Politycy w Norwegii nie mogą nacieszyć się grą Pokemon GO. Po tym, jak na grze w pokemony w parlamencie przyłapano liderkę Partii Liberalnej Norwegii Trine Skei Grande, teraz premier Erna Solberg w trakcie debaty w Storting łapała kieszonkowe potwory. "Słyszała, co mówiłam. My kobiety możemy robić dwie rzeczy naraz" - skomentowała Grande.
Premier Norwegii, Erna Solberg została przyłapana na grze w Pokemon Go w czasie wtorkowej debaty w parlamencie.
Haha, herregud. @erna_solberg spilte pokemon Go i Stortinget under #trontaledebatten ... mens @Trinesg sto på talerstolen! pic.twitter.com/WwagLoJit7— Eivind Trædal (@eivindtraedal) 5 października 2016
Przyłapana na grze
To nie pierwszy raz, gdy norweski polityk został przyłapany na grze w pokemony. W sierpniu br. Trine Skei Grande, liderka Partii Liberalnej Norwegii, została sfotografowana, podczas próby łapania potworów na swoim telefonie. Nie byłoby w tym może nic dziwnego, gdyby nie fakt, że robiła to podczas posiedzenia komisji parlamentarnej, poświęconego polityce obronnej kraju.
Całą sytuację związaną z grą w pokemony pani premier na Twitterze skomentowała właśnie Grande: "Słyszała, co mówiłam. My kobiety możemy robić dwie rzeczy naraz".
Jak podaje norweska stacja TV2, premier zrewanżowała się koleżance słowami: "Myślę, że Trine ucieszy się, bo otworzyłam grę, kiedy była na mównicy".
@eivindtraedal @erna_solberg hun hørte nok hva jeg sa vi damer klarer to ting samtidig veit du.— Trine Skei Grande (@Trinesg) 5 października 2016
Nie jest tajemnicą, że 55-letnia Solberg jest wielką fanką Pokemon GO. Podczas służbowej podróży na Słowację, norweska premier zrobiła sobie przerwę od służbowych obowiązków, by zapolować na potwory.

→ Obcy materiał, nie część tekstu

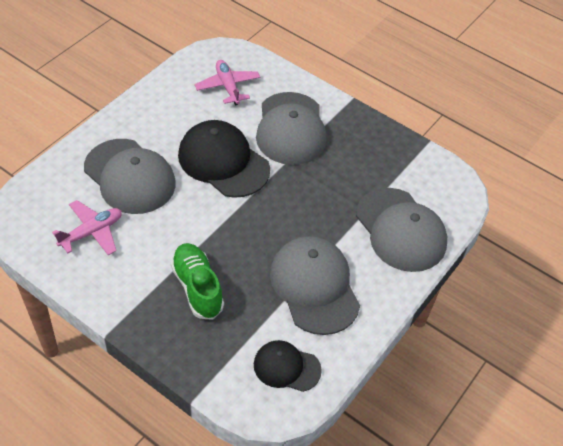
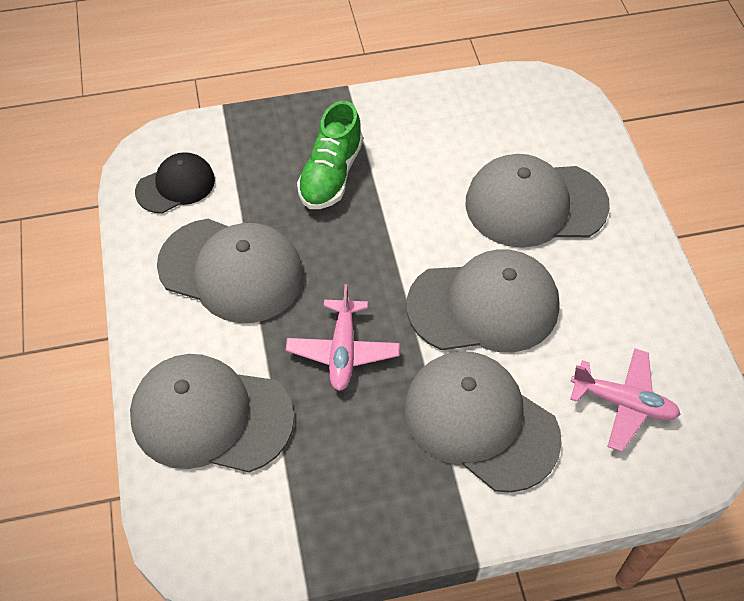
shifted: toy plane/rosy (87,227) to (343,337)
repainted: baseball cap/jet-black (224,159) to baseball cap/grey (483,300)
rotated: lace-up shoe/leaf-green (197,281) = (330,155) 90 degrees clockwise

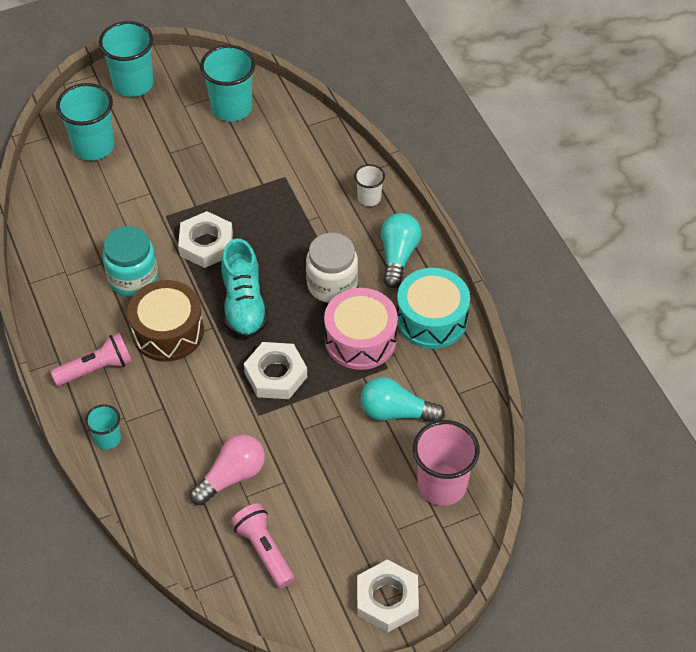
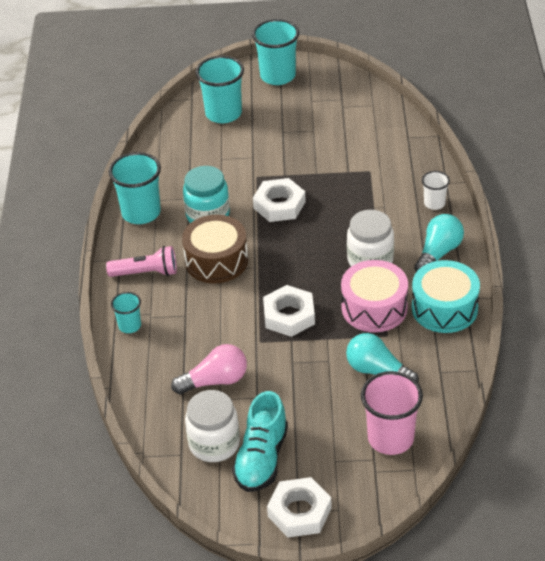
shifted: beaker/turquoise (227,83) to (135,188); lace-up shoe/turquoise (244,289) to (260,441)
swapped: flashlight/rosy (263,545) to preserve jar/snow-white (212,426)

Spacerując po starówce w Bratysławie, przez 10 km próbowała wyhodować pokemony.
Czym jest Pokemon GO?
Pokemon GO to japońska gra, która łączy świat wirtualny z rzeczywistym. Zmusza to graczy do długich spacerów w poszukiwaniu kolorowych stworków. Pokemony ukryte są w różnych miejscach: lasach, parkach, na ulicach, osiedlach czy nawet publicznych instytucjach.
Pokemon GO zakazane w kilku krajach
Władze w Iranie, powołując się na niesprecyzowane "względy bezpieczeństwa", zakazały gry Pokemon GO. Decyzję podjęła Wysoka Rada ds. Przestrzeni Wirtualnej, oficjalna instytucja nadzorująca działalność internetową.
Izraelska armia także zakazała żołnierzom gry w Pokemon GO w obawie, że może doprowadzić to do wycieku newralgicznych informacji, m.in. usytuowania obiektów wojskowych.
Indonezja zakazała natomiast policjantom polowania na pokemony w czasie służby.